There are many attempts to exploit further channel properties, in particularly channel sparsity is commonly assumed in the academic literature. I have recently received several questions about this topic, so I will take the opportunity to give a detailed answer. In particular, this blog post discusses temporal and spatial sparsity.
Temporal sparsity
This means that the channel’s impulse response contains one or several pulses with zeros in between. These pulses could represent different paths, in a multipath environment, which are characterized by non-overlapping time delays. This does not happen in a rich scattering environment with many diffuse scatterers having overlapping delays, but it could happen in mmWave bands where there are only a few reflected paths.
If one knows that the channel has temporal sparsity, one can utilize such knowledge in the estimator to determine when the pulses arrive and what properties (e.g., phase and amplitude) each one has. However, several hardware-related conditions need to be satisfied. Firstly, the sampling rate must be sufficiently high so that the pulses can be temporally resolved without being smeared together by aliasing. Secondly, the receiver filter has an impulse response that spreads signals out over time, and this must not remove the sparsity.
Spatial sparsity
This means that the multipath channel between the transmitter and receiver only involves paths in a limited subset of all angular directions. If these directions are known a priori, it can be utilized in the channel estimation to only estimate the properties (e.g., phase and amplitude) in those directions. One way to determine the existence of spatial sparsity is by computing a spatial correlation matrix of the channel and analyze its eigenvalues. Each eigenvalue represents the average squared amplitude in one set of angular directions, thus spatial sparsity would lead to some of the eigenvalues being zero.

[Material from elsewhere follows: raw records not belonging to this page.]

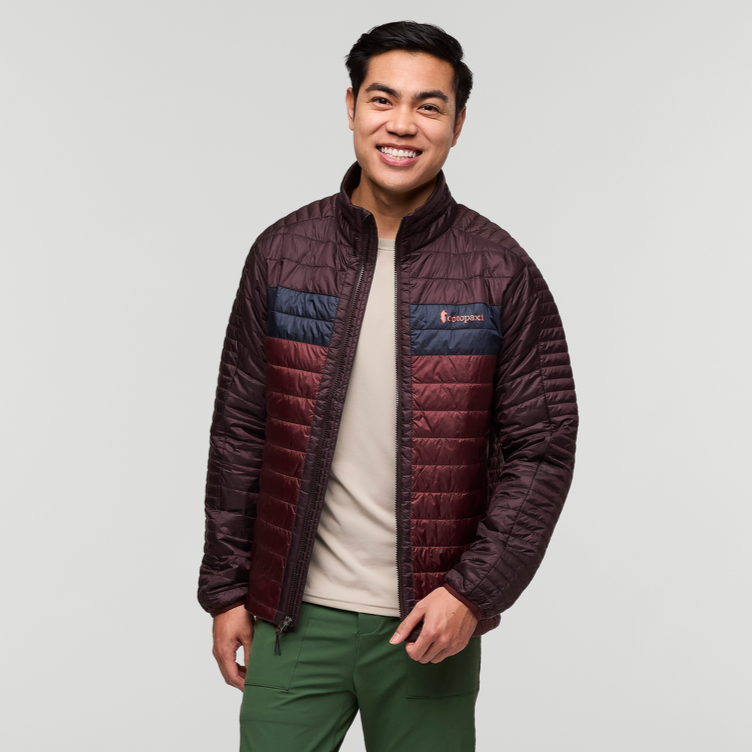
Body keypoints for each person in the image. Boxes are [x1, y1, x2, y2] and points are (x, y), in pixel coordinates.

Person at [198, 20, 578, 752]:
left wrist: (471, 593)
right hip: (292, 618)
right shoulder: (282, 254)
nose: (402, 124)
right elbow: (240, 431)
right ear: (351, 107)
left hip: (427, 623)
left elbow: (543, 448)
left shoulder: (499, 270)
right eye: (383, 99)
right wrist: (225, 588)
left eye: (429, 106)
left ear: (457, 125)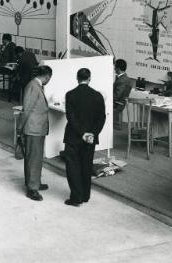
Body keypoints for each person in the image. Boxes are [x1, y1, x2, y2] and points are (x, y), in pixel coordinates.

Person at [63, 68, 106, 206]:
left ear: (77, 78)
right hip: (90, 139)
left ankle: (76, 197)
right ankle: (86, 196)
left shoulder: (70, 95)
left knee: (73, 167)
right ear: (89, 78)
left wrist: (82, 133)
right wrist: (92, 133)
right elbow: (101, 118)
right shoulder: (98, 96)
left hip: (74, 137)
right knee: (86, 166)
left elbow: (71, 118)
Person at [19, 65, 53, 201]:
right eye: (49, 78)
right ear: (46, 76)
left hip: (37, 128)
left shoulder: (35, 85)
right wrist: (20, 128)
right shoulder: (33, 86)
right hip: (33, 129)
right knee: (33, 158)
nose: (49, 80)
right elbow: (26, 109)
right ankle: (32, 189)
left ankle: (35, 182)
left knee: (36, 157)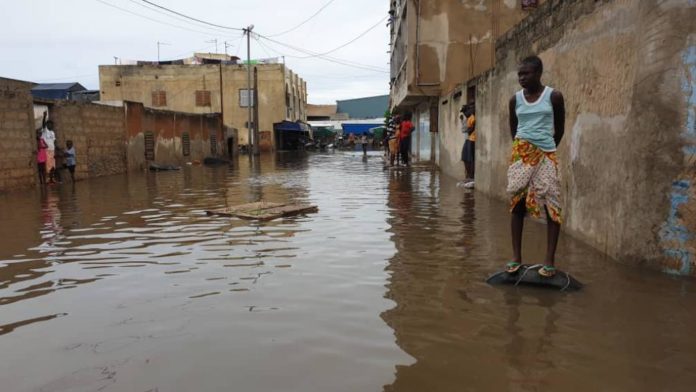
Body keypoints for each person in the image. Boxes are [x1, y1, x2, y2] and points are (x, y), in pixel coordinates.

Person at [505, 55, 565, 278]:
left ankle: (549, 260)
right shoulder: (515, 100)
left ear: (538, 73)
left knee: (552, 203)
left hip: (547, 154)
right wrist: (525, 148)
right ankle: (516, 257)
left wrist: (544, 148)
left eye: (526, 73)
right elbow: (514, 129)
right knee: (517, 204)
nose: (521, 77)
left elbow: (559, 128)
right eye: (519, 74)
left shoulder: (554, 96)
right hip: (521, 153)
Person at [461, 104, 476, 187]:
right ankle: (469, 176)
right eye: (464, 112)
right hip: (469, 139)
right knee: (465, 158)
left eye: (466, 111)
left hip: (471, 140)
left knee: (470, 158)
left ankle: (471, 176)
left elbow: (467, 129)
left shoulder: (472, 117)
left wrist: (469, 129)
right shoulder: (468, 118)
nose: (465, 113)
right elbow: (465, 129)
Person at [41, 115, 57, 184]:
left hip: (52, 150)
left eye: (52, 124)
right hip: (47, 151)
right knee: (48, 166)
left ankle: (52, 179)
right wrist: (44, 116)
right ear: (47, 125)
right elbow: (43, 124)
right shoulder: (45, 131)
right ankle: (47, 179)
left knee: (53, 166)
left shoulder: (53, 133)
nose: (51, 125)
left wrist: (55, 150)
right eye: (49, 124)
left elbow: (54, 141)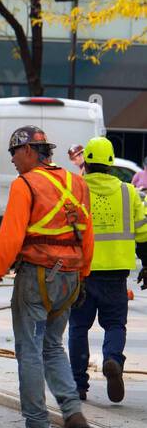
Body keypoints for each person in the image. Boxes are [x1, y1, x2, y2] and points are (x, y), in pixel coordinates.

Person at [0, 126, 92, 428]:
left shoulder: (25, 184)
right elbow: (87, 233)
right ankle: (72, 413)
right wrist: (82, 274)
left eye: (14, 152)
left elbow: (11, 236)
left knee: (30, 349)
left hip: (38, 276)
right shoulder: (76, 183)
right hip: (69, 276)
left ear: (28, 150)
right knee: (53, 347)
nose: (12, 159)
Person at [68, 137, 145, 404]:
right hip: (116, 273)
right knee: (115, 324)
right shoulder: (128, 191)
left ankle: (78, 385)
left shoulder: (76, 189)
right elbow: (144, 232)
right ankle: (112, 359)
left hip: (82, 272)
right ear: (111, 164)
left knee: (78, 326)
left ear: (86, 163)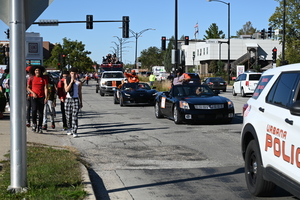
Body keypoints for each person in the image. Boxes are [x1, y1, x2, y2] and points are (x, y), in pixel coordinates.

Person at [27, 66, 48, 133]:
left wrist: (46, 97)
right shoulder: (31, 78)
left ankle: (40, 126)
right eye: (36, 70)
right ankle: (34, 124)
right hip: (33, 97)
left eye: (38, 70)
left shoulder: (44, 78)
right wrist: (33, 93)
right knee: (34, 110)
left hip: (41, 97)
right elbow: (28, 87)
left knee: (41, 112)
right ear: (34, 71)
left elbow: (46, 88)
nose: (37, 72)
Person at [64, 67, 83, 138]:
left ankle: (75, 131)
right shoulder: (67, 80)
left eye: (74, 73)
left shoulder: (79, 82)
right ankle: (69, 128)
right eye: (72, 73)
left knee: (75, 116)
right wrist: (71, 82)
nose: (73, 75)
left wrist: (81, 102)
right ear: (70, 73)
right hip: (68, 99)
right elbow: (66, 90)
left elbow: (80, 92)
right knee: (68, 116)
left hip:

Just as for temporal sparsity, it is not necessary that spatial sparsity can be utilized even if it physically exists. The antenna array must be sufficiently large (in terms of aperture and number of antennas) to differentiate between directions with signals and directions without signals. If the angular distance between the channel paths is smaller than the beamwidth of the array, it will smear out the paths over many angles. The following example shows that Massive MIMO is not a guarantee for utilizing spatial sparsity.
The figure below considers a 64-antenna scenario where the received signal contains only three paths, having azimuth angles -20°, +30° and +40° and a common elevation angle of 0°. If the 64 antennas are vertically stacked (denoted 1 x 64), the signal gain seems to be the same from all azimuth directions, so the sparsity cannot be observed at all. If the 64 antennas are horizontally stacked (denoted 64 x 1), the signal gain has distinct peaks at the angles of the three paths, but there are also ripples that could have hidden other paths. A more common 64-antenna configuration is a 8 x 8 planar array, for which only two peaks are visible. The paths 30° and 40° are lumped together due to the limited resolution of the array.
In addition to have a sufficiently high spatial resolution, a phase-calibrated array might be needed to make use of sparsity, since random phase differences between the antennas could destroy the structure.
Do we need sparsity?
There is no doubt that temporal and spatial sparsity exist, but not every channel will have it. Moreover, the transceiver hardware will destroy the sparsity unless a series of conditions are satisfied. That is why one should not build a wireless technology that requires channel sparsity because then it might not function properly for many of the users. Sparsity is rather something to utilize to improve the channel estimation in certain special cases.
TDD-reciprocity based Massive MIMO, as proposed by Marzetta and further considered in my book Massive MIMO networks, does not require channel sparsity. However, sparsity can be utilized as an add-on when available. In contrast, there are many FDD-based frameworks that require channel sparsity to function properly.
Reproduce the results: The code that was used to produce the plot can be downloaded from my GitHub.